From: Andy Seaborne <andy.seaborne@epimorphics.com>
Date: Wed, 20 Jul 2011 17:42:43 +0100
To: public-rdf-wg@w3.org
Message-ID: <4E270583.1030606@epimorphics.com>

On 20/07/11 17:26, Pierre-Antoine Champin wrote:
> Hi all,
>
> it seems that I could not make myself clear during today's telecon, on
> my concern about making N-Triples utf-8 compliant.
>
> Don't get me wrong: I would *love* to see N-Triples support utf-8 (and
> get the universe rid of ASCII, for that matter ;)
>
> But my concern is that:
> * N-Triples will still support \uXXXX escaping
> * so there would be several ways to serialize a literal in N-Triples
>
> I could perfectly live with that, but I think that one use-case of
> N-Triples is to be processed by RDF-unaware tools, such as grep, sed or
> sort.
>
> I know those tools have perfect utf-8 support; but they don't know that
> "\u00e9" is the same as "é". So if I'm grep'ing an N-Triples file for
> the string "trouvé", I may miss it if it is spelled "trouv\u00e9". And
> if I'm sort'ing the triples, the escaped characteres will not be
> interpreted, and so get wrongly sorted.
>
> This is my concern in making N-Triples utf-8 compliant: we loose the
> good property it had to have exactly one way of serializing a given graph.
>
> Would that be possible to specify that \uXXXX escaping can only be used
> in ASCII files, while UTF-8 files *must* use the UTF-8 encoding?
>
>    pa

The current N-Triples spec does not preclude \u for ASCII chars; it 
would be usual but it's not banned:

" " and "\u0020" as well as "\u00A0" and "\n".
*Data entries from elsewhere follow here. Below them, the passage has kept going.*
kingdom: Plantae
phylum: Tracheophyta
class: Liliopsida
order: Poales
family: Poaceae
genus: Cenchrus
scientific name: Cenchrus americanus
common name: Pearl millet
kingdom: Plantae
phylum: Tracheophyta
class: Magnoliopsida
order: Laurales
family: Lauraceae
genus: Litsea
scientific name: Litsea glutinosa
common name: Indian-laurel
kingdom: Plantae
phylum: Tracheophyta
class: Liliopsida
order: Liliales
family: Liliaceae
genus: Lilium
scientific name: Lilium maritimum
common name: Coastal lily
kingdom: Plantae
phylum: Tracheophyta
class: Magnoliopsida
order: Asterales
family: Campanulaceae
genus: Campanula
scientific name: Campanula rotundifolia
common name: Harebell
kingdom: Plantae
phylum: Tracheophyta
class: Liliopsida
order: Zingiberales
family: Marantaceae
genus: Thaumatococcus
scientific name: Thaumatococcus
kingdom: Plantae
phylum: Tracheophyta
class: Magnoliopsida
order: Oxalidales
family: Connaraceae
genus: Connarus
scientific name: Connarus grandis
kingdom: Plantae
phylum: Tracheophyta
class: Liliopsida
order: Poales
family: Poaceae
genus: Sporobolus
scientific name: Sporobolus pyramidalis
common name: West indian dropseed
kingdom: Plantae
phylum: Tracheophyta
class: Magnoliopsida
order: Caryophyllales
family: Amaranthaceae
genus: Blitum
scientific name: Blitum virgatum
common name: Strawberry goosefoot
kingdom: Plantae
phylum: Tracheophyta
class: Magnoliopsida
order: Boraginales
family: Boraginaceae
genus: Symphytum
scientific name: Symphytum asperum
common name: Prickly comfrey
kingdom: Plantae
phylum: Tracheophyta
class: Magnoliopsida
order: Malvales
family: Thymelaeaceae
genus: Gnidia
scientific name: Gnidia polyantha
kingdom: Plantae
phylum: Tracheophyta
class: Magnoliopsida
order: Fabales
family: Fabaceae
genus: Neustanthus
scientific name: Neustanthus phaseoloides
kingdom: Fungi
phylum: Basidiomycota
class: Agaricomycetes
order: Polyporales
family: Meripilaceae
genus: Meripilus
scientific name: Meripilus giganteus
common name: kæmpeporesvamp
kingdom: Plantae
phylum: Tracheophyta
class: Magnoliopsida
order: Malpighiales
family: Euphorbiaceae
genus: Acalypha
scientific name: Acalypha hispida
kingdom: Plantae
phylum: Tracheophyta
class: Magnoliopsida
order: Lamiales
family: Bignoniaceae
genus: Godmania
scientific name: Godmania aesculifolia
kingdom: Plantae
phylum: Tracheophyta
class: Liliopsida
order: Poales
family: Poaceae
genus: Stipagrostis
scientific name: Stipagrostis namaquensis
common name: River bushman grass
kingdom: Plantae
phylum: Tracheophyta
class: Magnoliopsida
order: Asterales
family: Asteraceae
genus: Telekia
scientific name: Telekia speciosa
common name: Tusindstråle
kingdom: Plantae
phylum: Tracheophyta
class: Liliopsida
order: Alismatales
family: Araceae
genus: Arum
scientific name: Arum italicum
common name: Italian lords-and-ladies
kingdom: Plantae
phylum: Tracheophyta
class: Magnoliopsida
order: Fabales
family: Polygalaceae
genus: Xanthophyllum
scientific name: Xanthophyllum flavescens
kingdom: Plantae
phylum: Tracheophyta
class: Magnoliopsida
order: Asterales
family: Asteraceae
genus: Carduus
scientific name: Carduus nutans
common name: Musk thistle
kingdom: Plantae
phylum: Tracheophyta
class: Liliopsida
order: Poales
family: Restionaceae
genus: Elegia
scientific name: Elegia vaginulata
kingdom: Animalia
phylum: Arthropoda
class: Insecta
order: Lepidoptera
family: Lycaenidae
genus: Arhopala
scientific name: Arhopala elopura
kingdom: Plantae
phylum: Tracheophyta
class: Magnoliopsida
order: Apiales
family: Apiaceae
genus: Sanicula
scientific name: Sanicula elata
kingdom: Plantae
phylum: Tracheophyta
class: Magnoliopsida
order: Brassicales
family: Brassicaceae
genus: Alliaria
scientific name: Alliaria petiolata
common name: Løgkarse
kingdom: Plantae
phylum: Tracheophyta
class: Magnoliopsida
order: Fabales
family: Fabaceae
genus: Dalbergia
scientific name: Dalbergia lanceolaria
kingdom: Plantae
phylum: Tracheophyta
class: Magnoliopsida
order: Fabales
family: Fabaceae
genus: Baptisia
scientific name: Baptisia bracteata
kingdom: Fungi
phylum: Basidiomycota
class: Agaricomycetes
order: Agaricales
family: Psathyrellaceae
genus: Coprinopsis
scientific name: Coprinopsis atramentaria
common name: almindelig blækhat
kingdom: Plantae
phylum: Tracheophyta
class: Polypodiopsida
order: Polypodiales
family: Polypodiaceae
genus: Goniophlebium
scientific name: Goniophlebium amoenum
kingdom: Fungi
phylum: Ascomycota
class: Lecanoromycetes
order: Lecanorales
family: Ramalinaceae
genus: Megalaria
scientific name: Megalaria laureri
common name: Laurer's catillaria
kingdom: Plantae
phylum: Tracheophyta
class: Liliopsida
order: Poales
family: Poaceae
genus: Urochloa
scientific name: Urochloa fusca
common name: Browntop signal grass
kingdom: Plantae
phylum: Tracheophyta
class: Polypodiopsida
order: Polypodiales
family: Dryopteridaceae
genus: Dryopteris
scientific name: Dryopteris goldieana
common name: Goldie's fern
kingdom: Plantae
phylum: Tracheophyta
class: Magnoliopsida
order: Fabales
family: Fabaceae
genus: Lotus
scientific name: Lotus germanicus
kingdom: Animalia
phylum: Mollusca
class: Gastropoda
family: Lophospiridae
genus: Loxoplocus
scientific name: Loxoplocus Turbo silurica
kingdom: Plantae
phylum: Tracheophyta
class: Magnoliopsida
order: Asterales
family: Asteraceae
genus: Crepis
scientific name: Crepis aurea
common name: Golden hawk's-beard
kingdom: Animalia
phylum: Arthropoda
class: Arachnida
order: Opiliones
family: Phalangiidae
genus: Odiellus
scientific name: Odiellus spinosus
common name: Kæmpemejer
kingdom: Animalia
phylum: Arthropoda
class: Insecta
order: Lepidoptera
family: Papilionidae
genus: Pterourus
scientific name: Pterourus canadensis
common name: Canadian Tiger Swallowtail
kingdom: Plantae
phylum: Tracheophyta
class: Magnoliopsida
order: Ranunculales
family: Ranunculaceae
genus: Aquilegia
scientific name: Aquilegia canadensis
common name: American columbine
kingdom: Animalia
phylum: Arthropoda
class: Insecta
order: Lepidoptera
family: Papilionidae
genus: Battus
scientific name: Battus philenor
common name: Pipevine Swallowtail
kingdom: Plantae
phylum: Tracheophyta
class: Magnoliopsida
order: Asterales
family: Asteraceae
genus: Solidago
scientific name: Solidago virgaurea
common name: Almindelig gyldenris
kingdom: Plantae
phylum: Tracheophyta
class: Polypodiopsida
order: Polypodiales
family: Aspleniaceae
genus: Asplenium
A solution in terms of text tools to create a robust pipeline would be 
to feed the N-triples through a text processor that rewrote \u to the 
UTF-8 form, then feed to grep.  It could check for bad UTF-8 as well.

Having seen the damage feeding UTF-8 through ISO-8859-1 pipelines can do 
(AKA default email settings), I can see a case for ASCII.  On balance, I 
think allowing UTF-8 is the right choice - it's not without issue though.

 Andy

Received on Wednesday, 20 July 2011 16:43:14 UTC